Elves endure grueling, long shifts, dealing with people at their best and at their worst. They handle the same questions over and over with a smile and happy tone day after day. Elves are the unsung heroes of Santa’s Village, making sure everyone gets their turn and doing everything possible to get a decent photo for the family album at a moment of total stimulus overload for the kids they’re photographing.

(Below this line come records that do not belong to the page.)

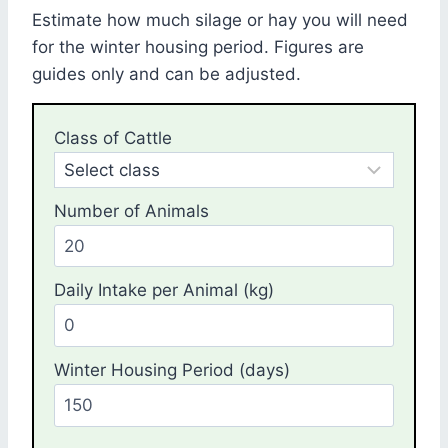
Estimate how much silage or hay you will need
for the winter housing period. Figures are
guides only and can be adjusted.
Class of Cattle
Number of Animals
Daily Intake per Animal (kg)
Winter Housing Period (days)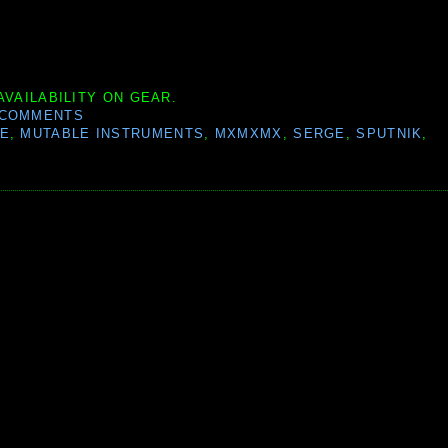
AVAILABILITY ON GEAR.
 COMMENTS
SE
,
MUTABLE INSTRUMENTS
,
MXMXMX
,
SERGE
,
SPUTNIK
,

Here are a few additional observations from my time as an elf:

  • A lot of adults come to see Santa, most just to get a picture but some seem to really be enthralled with the experience.
  • Too many candy canes can make you sick. (Don’t try this at home.  Trust me.)
  • Only about one in twenty kids under five cry and scream in Santa’s lap, but many others stare at him in mute silence and absolute terror for the duration of their stay.
  • Don’t try to give a kid a broken candy cane. This is, without a doubt, the worst mistake you can make.
  • No matter how long the wait is in line, it’s too long. By the time the kids get to Santa many of them are close to a meltdown, whether they wait five minutes or two hours.
  • Fake snow is a nuisance. It gets in your hair, your shoes, your bra, and many other places you don’t want it.

If you visit Santa this year, make sure to give the elves a pat on the back, too.  Santa may be the star of the show, but without us elves he’s just be a fat old man holding strangers’ kids in his lap; most people go to jail for that, you know.